Add fields to the $select parameter.

Parameters:

  • *fields: Field names to select (can be comma-separated or individual)

Returns: Self for chaining

Example:

builder.select("name", "depth", "status")
builder.select("name,depth,status")

expand(*relations)

Add relations to the $expand parameter.

Parameters:

  • *relations: Relation names to expand (can be comma-separated or individual)

Returns: Self for chaining

Example:

builder.expand("wells", "horizons")
builder.expand("wells,horizons")

filter(filter_expr)

Set the $filter parameter.

Parameters:

  • filter_expr: OData filter expression (e.g., "depth gt 1000")

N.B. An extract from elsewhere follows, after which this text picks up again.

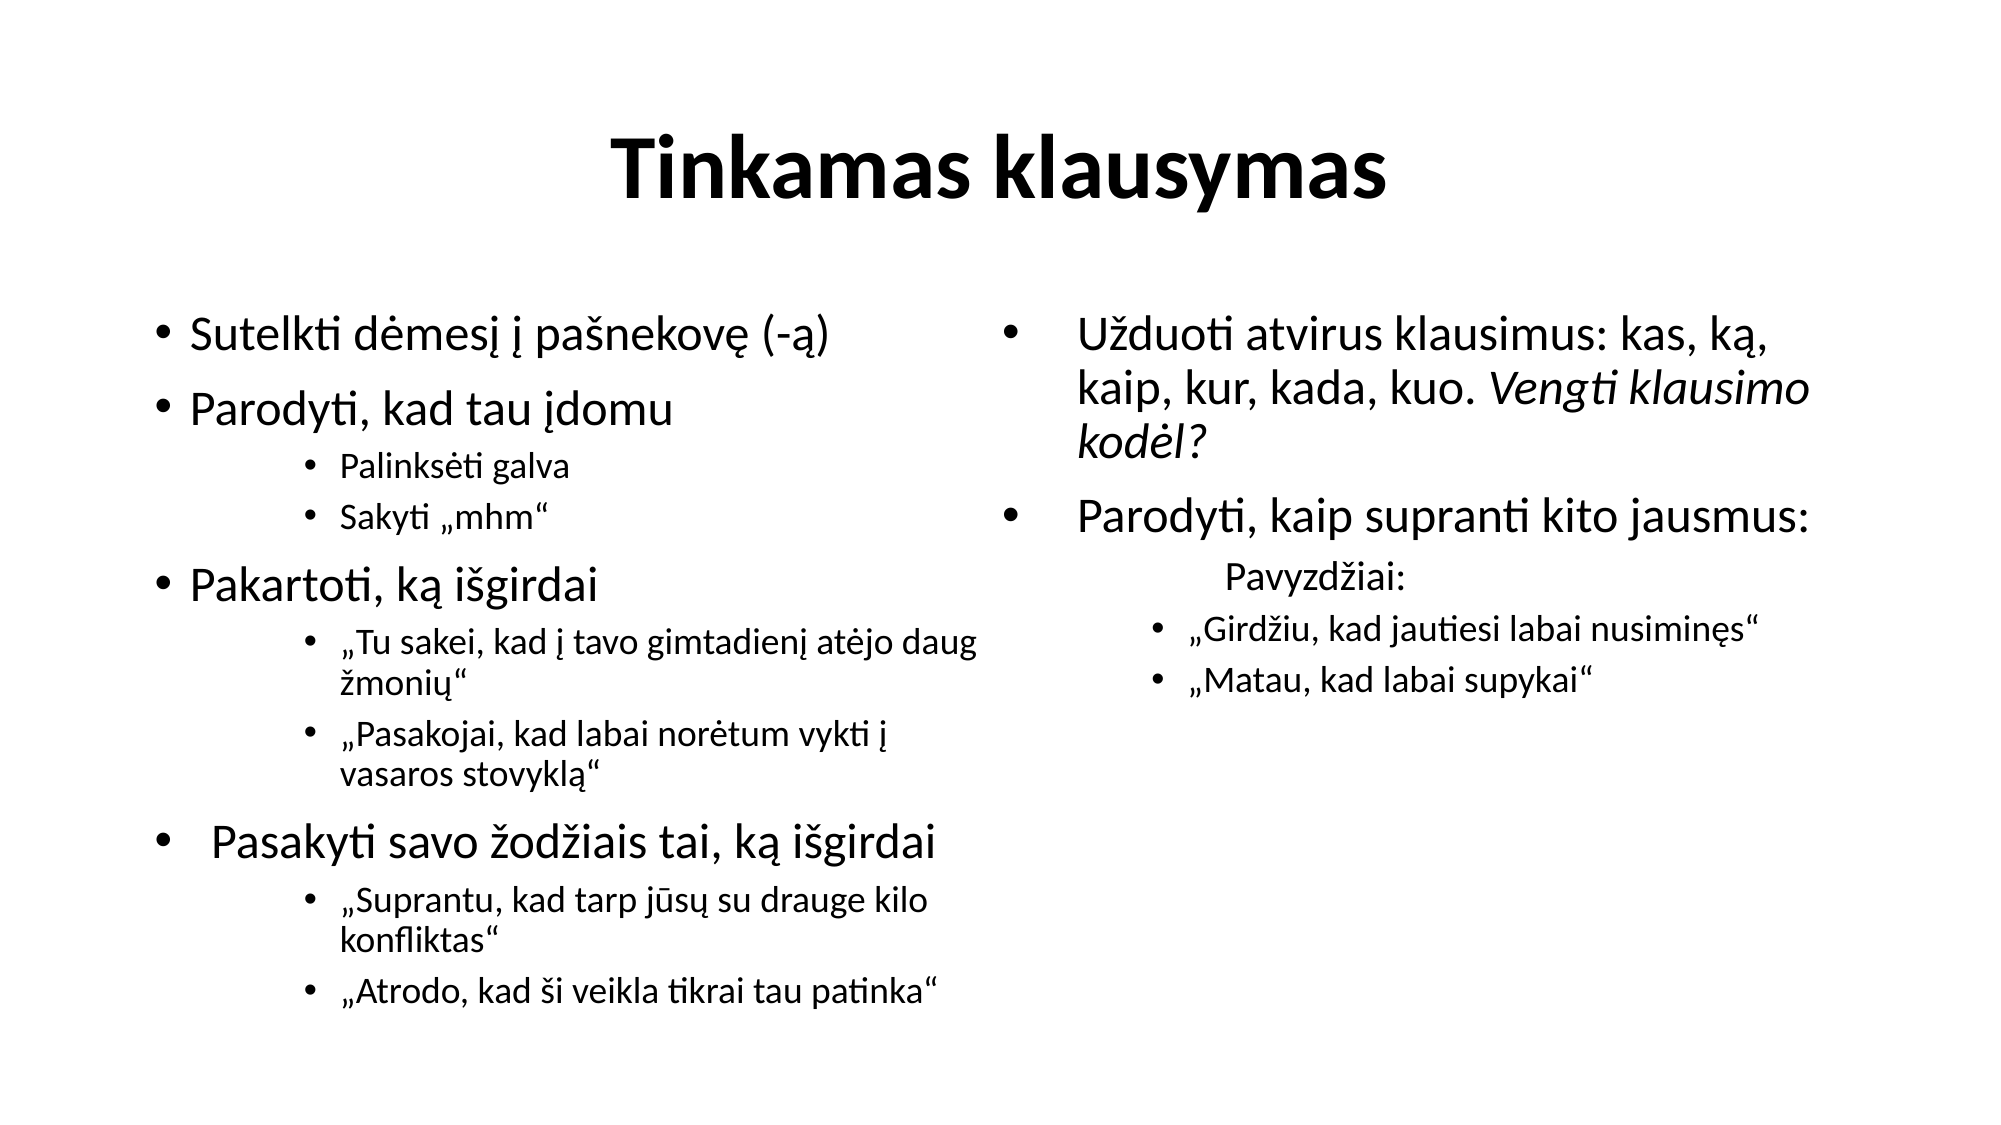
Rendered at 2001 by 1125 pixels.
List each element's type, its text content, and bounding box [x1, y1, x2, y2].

list Sutelkti dėmesį į pašnekovę (-ą) Parodyti, kad tau įdomu Palinksėti galva Sakyti „mhm“ Pakartoti, ką išgirdai „Tu sakei, kad į tavo gimtadienį atėjo daug žmonių“ „Pasakojai, kad labai norėtum vykti į vasaros stovyklą“ Pasakyti savo žodžiais tai, ką išgirdai „Suprantu, kad tarp jūsų su drauge kilo konfliktas“ „Atrodo, kad ši veikla tikrai tau patinka“ Užduoti atvirus klausimus: kas, ką, kaip, kur, kada, kuo. Vengti klausimo kodėl? Parodyti, kaip supranti kito jausmus: Pavyzdžiai: „Girdžiu, kad jautiesi labai nusiminęs“ „Matau, kad labai supykai“ [137, 299, 1863, 1036]
title Tinkamas klausymas [137, 59, 1863, 278]
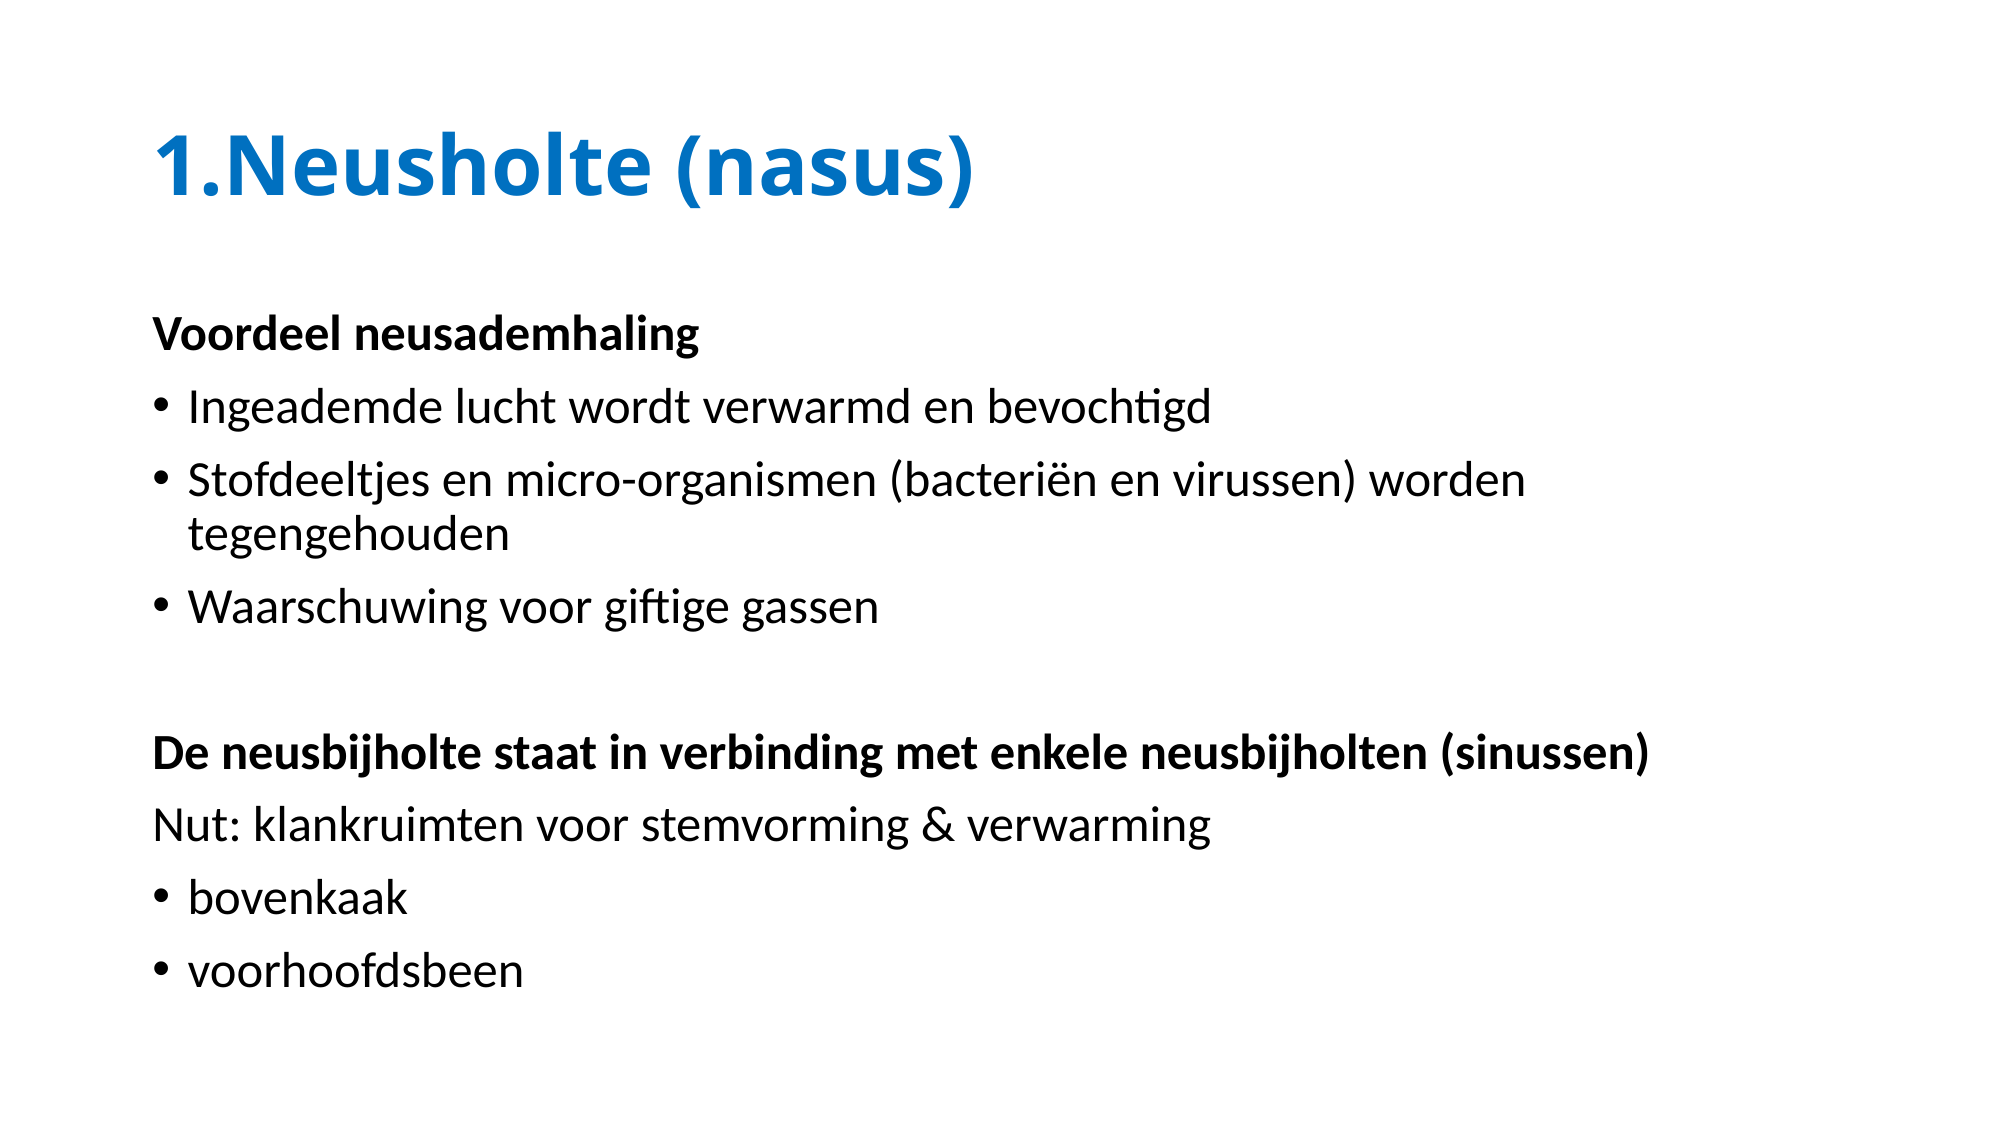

Returns: Self for chaining

Example:

builder.filter("depth gt 1000")
builder.filter("name eq 'Well-1'")

get_query_string()

Get the full OData query string for this query.

Returns: Full query string (e.g., "Well?$format=json&$select=name,depth")

Raises: ValueError if schema is not set

Example:

query = QueryBuilder(district_id="123", project="SNORRE").schema("Well").select("name,depth")
print(query.get_query_string())
# Returns: "Well?$format=json&$select=name,depth"

reset()

Reset the builder to initial state (clears schema, select, expand, filter, format).

Note: Does not reset district_id or project set in constructor.

Returns: Self for chaining

Example:

builder = QueryBuilder(
    model_name="OW5000",
    district_id="123",
    project="SNORRE",
)
builder.schema("Well").select("name")
builder.reset()  # Clears schema and select, keeps model_name, district_id and project
builder.schema("Basin").select("id")  # Reuse for new query

DSISClient Casting Methods

cast_results(results, schema_class)

Cast API response items to model instances.

Parameters:

  • results: List of dictionaries from API response (typically response["value"])
  • schema_class: Pydantic model class to cast to (e.g., Basin, Well)

Returns: List of model instances

Raises: ValidationError if any result doesn't match schema

Example:

from dsis_model_sdk.models.common import Basin

query = QueryBuilder(
    model_name="OW5000",
    district_id="123",
    project="SNORRE",
).schema(Basin).select("basin_name,basin_id")

all_items = list(client.execute_query(query))
basins = client.cast_results(all_items, Basin)
for basin in basins:
    print(f"Basin: {basin.basin_name}")

Result Casting with QueryBuilder

QueryBuilder supports automatic casting when used with model classes:

from dsis_client import QueryBuilder, DSISClient
from dsis_model_sdk.models.common import Basin

# Set schema with model class
query = QueryBuilder(district_id="123", project="SNORRE").schema(Basin).select("basin_name,basin_id,native_uid")

# Option 1: Auto-cast with executeQuery
basins = client.executeQuery(query, cast=True)
for basin in basins:
    print(f"Basin: {basin.basin_name}")  # Type-safe access with IDE autocomplete

# Option 2: Manual cast with client.cast_results()
response = client.executeQuery(query)
basins = client.cast_results(response['value'], Basin)

test_connection()

Test the connection to the DSIS API.

Returns: True if connection is successful, False otherwise

Example:

if client.test_connection():
    print("✓ Connected to DSIS API")

refresh_authentication()

Refresh both Azure AD and DSIS tokens.

Example:

client.refresh_authentication()

Contributing

See contributing guidelines.

License

This project is licensed under the terms of the MIT license.